2週間に渡って、大学1年生全員を対象に「図や絵も使って読み返したくなるノートをとろう!」と題した授業を担当してきました。グラレコ講座の授業版です。
総勢500人。いつもグラレコ講座は多くても30人くらい。ワークしている時には手元が見えるし、反応を見ながら時間配分を変えたりしながらできる規模感なんだけど、今回は1回の授業につき150人ですよ

学部再編で新たなカリキュラムとなった商学部1年生全員が対象で、「ノートの取り方」をテーマに2コマを充てるだなんて、かなりなチャレンジと調整があったと思います。わたしにとってもチャレンジだったので、この経験をきちんと振り返っておこうとだらだらと書き記します。

わたしのグラレコはそんなに絵や図は描かないし、目指すのは「残したいものを楽しく描く!」だから、自分のノートがカラフルで楽しくなって、その結果として人の話を聞くのが楽しい!って状態になっていることが何よりだと思っている。これって、ファシグラとかグラレコをがっつりやってる人からすると、「変化を起こさない活動は意味ないじゃん?」って思われても仕方がない。確かに変化を起こすことは大事だし、最終的には変化を起こしたり、課題を解決できてなんぼ、だと思う。けど、小さな第一歩としては、「自分のノートを楽しくとる」でいいと思う。小さく始める、楽しく取り組む…これが長続きする秘訣だよね。

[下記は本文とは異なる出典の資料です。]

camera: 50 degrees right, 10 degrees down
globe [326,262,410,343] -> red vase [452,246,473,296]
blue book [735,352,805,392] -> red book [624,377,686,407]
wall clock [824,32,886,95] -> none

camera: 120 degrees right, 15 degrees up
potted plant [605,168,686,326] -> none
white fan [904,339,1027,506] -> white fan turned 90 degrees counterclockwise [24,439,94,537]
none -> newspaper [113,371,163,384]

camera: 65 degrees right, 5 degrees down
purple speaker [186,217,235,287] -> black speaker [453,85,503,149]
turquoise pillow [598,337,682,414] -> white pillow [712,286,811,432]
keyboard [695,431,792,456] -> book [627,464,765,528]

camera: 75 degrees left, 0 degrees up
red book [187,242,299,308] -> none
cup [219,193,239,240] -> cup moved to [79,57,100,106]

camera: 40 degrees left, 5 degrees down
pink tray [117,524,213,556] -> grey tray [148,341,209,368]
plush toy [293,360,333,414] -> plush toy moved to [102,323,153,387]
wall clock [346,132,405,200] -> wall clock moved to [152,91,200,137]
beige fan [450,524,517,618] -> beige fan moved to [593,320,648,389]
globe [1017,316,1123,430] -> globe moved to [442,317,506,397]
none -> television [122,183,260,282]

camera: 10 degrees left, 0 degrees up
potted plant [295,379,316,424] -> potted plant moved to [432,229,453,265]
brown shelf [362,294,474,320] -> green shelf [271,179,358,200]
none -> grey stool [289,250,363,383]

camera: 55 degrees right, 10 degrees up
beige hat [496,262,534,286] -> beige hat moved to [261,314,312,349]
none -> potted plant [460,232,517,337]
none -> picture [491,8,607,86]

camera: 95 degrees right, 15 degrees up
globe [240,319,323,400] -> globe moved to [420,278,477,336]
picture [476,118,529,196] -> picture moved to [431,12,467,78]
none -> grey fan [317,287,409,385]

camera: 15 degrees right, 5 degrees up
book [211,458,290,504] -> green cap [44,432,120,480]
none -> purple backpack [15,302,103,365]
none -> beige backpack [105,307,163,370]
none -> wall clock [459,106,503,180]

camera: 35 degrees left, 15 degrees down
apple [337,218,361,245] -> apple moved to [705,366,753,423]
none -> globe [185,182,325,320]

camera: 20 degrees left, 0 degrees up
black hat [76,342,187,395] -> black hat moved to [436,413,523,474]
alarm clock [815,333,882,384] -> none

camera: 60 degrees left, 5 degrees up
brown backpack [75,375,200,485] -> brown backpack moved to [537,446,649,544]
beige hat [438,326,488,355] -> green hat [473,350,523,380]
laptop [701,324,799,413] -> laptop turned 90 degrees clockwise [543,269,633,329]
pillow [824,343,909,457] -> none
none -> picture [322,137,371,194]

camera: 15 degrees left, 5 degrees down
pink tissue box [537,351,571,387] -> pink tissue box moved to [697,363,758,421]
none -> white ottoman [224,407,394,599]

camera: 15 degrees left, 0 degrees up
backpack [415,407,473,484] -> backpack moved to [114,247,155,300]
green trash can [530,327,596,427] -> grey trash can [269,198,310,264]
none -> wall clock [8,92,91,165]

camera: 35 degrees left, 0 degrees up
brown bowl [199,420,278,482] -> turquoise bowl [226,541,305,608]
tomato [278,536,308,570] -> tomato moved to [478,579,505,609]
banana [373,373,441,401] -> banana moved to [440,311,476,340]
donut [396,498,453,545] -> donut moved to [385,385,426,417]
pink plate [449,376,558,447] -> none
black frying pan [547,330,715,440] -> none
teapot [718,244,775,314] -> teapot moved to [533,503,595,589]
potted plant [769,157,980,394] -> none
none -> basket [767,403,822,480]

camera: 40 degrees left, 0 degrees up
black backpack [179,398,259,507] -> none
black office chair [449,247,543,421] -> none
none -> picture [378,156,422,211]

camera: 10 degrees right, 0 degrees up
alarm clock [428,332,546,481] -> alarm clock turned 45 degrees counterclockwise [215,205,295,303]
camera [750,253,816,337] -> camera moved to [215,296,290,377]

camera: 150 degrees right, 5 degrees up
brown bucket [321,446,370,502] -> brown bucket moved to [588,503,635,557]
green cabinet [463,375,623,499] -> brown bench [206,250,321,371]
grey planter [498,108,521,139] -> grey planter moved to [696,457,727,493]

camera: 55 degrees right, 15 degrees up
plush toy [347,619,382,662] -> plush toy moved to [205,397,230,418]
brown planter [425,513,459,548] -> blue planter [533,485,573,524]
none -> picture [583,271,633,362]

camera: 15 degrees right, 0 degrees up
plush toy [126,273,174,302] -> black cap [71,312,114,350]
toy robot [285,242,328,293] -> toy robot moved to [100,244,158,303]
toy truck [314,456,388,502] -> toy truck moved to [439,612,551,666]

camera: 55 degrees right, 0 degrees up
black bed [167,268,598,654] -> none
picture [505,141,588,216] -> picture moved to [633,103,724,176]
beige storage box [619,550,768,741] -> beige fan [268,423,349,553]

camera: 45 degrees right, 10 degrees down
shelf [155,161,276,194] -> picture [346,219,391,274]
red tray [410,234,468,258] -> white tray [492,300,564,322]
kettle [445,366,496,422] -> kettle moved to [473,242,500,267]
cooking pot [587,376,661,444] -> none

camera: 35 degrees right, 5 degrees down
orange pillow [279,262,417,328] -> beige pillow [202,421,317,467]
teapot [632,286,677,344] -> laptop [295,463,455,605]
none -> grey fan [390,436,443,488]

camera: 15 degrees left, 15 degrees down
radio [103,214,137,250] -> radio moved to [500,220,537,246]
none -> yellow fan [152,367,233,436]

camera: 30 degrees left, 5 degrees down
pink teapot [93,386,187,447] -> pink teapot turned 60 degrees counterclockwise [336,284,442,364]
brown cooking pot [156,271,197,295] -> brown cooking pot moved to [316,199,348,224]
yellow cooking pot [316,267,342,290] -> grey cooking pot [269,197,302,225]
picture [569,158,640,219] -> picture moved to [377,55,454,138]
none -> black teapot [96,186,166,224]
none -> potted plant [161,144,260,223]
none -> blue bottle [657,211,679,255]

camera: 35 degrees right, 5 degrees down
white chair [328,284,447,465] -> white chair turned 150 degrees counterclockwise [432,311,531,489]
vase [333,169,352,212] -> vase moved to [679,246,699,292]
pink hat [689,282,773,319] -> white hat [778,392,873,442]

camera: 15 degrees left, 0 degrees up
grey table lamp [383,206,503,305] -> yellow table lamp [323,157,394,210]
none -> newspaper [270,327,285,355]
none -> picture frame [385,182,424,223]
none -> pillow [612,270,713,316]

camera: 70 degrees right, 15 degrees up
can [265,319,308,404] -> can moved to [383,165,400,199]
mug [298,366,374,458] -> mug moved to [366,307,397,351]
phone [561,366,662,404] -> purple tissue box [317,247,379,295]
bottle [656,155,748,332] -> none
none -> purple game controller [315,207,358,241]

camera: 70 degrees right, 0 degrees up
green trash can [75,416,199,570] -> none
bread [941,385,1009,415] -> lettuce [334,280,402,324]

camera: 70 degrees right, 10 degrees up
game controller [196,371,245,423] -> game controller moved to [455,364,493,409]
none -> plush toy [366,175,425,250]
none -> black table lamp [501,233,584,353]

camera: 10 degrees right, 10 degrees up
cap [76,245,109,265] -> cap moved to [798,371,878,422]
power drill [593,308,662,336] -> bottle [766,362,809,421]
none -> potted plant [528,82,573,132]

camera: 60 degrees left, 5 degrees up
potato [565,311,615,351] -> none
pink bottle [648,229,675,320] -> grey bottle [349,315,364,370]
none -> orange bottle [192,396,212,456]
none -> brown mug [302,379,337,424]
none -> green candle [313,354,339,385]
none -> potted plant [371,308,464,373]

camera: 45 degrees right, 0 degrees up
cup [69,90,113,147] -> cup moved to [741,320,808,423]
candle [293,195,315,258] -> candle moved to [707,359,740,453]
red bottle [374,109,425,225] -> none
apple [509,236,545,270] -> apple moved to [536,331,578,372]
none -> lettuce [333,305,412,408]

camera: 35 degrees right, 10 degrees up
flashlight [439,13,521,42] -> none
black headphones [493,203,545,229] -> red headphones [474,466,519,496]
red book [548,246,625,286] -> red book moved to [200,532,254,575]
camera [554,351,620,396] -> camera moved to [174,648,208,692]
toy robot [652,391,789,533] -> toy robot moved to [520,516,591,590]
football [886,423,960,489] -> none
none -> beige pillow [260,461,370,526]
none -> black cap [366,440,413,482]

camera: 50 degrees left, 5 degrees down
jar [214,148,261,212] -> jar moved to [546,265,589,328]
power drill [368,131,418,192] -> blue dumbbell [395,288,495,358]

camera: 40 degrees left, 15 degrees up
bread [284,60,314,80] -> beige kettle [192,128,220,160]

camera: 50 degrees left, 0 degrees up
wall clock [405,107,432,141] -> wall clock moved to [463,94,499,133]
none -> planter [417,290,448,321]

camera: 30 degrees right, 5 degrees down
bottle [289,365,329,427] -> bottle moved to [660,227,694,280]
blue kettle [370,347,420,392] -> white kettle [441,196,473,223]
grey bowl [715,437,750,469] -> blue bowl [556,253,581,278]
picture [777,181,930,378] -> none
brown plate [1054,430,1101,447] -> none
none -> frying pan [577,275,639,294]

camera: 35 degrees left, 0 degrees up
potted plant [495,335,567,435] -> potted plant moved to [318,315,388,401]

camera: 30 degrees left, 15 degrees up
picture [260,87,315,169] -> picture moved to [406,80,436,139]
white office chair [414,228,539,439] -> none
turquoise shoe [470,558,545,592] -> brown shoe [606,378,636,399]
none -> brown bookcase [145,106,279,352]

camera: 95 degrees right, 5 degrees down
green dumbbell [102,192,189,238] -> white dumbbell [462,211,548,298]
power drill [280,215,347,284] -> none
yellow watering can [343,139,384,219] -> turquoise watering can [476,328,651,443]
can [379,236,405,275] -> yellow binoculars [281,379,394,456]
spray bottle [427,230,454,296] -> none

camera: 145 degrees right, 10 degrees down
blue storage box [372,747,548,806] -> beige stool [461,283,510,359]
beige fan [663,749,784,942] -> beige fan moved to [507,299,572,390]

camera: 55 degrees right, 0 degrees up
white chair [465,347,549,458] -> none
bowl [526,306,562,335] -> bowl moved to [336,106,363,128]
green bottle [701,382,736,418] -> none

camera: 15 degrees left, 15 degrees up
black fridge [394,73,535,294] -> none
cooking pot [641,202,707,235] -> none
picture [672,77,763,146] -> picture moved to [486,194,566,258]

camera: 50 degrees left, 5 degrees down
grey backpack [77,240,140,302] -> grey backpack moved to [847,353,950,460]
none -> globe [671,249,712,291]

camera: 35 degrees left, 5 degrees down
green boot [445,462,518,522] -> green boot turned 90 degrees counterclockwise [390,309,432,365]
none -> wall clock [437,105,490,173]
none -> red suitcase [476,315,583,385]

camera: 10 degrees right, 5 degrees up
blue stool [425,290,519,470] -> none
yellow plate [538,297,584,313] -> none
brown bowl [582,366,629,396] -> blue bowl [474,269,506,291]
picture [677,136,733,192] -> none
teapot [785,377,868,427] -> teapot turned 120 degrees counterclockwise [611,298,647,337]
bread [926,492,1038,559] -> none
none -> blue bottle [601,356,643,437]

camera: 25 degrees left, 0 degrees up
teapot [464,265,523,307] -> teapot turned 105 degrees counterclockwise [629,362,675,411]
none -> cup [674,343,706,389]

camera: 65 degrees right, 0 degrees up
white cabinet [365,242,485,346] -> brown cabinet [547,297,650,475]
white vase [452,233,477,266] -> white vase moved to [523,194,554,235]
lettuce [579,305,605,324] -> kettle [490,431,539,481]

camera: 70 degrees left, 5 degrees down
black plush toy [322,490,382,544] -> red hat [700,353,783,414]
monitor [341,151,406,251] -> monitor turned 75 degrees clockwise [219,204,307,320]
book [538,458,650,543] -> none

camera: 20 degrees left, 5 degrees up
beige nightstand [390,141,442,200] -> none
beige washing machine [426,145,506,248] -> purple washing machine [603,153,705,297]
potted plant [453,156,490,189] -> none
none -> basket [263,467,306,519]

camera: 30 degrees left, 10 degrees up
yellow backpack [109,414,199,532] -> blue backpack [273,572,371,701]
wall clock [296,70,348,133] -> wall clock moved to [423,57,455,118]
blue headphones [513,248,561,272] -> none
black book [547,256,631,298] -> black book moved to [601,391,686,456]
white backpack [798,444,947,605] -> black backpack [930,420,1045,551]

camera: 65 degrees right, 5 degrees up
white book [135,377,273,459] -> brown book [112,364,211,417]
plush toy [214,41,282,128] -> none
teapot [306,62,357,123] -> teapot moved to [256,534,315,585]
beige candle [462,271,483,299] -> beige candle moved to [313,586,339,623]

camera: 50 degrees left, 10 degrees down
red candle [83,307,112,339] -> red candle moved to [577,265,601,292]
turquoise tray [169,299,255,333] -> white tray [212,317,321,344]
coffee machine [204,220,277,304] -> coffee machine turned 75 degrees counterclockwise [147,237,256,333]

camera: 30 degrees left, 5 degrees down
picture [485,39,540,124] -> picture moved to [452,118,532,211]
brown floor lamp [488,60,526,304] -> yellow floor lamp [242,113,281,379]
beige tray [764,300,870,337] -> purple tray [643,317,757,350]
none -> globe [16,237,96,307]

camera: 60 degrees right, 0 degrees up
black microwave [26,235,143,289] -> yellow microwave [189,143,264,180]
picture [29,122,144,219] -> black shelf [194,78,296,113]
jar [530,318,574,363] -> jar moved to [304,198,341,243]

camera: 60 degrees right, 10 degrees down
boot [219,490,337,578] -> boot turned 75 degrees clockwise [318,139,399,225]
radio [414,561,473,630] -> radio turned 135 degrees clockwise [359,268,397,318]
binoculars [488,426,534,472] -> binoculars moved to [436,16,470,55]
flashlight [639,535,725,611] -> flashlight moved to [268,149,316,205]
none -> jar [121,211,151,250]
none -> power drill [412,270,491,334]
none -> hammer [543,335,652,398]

2週に渡っての授業だったので、1週目は「いったい何やるんだ?」「ノートって板書を写すもんじゃないの?」といぶかし気だった学生たちも、2週目になると意外とおもしろがって描いている。最後の15分間スピーチの記録も事実と感情を対比させて記録していたり、早速習った「学校」のアイコン使ったり、表情のイラスト描いたりと、なかなか雄弁な記録になってたんだよね。

1週目が終わったあとに、振り返りのシートを課題として提出してもらったんだけど、
「事実と感情に分けて聞き取るのが難しかった」
「書こうとすると、話に集中できない」「全部書くのはムリ」
という感想が多かった。

ふむー。

学力とか知力の問題でもないし、いわゆる「質問力」とか「意味を捉える力」が足りないというわけではない。もちろん、そういう力は必要だ。けど、その前段階として、「おもしろがって聞く」「興味・関心を持って聞く」ってことが苦手なんじゃないかなー?という印象を持ったわけです。なんていうかねー、感情を動かす、ってことが苦手。苦手というのは乱暴だな。話(特に授業)を聞いて「おもしろい」と思うなんて想定してないって感じ。

確かにー。
わたしだって学生時代は、先生の話がおもしろい!とは思っていなかったもんなー。歴史の裏話的な話はおもしろい!と思ったりはしたけど、そもそも「勉強」は苦しくつらいことであって、楽しいこと、おもしろいことではない、っていうマインドセットだった。(だからといって教育システムが悪いとか、不満だとは思ったことはなくて、自分の成績が悪いから学ぶことが楽しくないだけで、それはさぼってるだけだ、という自覚があった。)

「全部書けない」という感想にも考えさせられた。
いろんなものがITの進歩で簡単に大量に保存できる時代だからこそ、量への安心感もあるんだろうなぁ。
記録って量じゃないと思うんだよね。残しておきたいという気持ちが沸き上がってきてはじめて、記録すればいい、と思っている。
35ミリフィルムの時代は、きっと構図や対象物を吟味して、渾身の一枚をカメラに収めてたんじゃないかなー。そんな感覚。興味を持って、おもしろがって聞くと「これは!」と思うこと、残しておきたい!と思うことが浮かび上がってくるはず。少なくともわたしはそう信じている。
感情を揺さぶられた話を記録する、そのための手助けのツールがグラレコにおける図や絵や色なんだと思ってる。だから無理に絵を描かなくたって、字だけで描いたっていいわけだよね。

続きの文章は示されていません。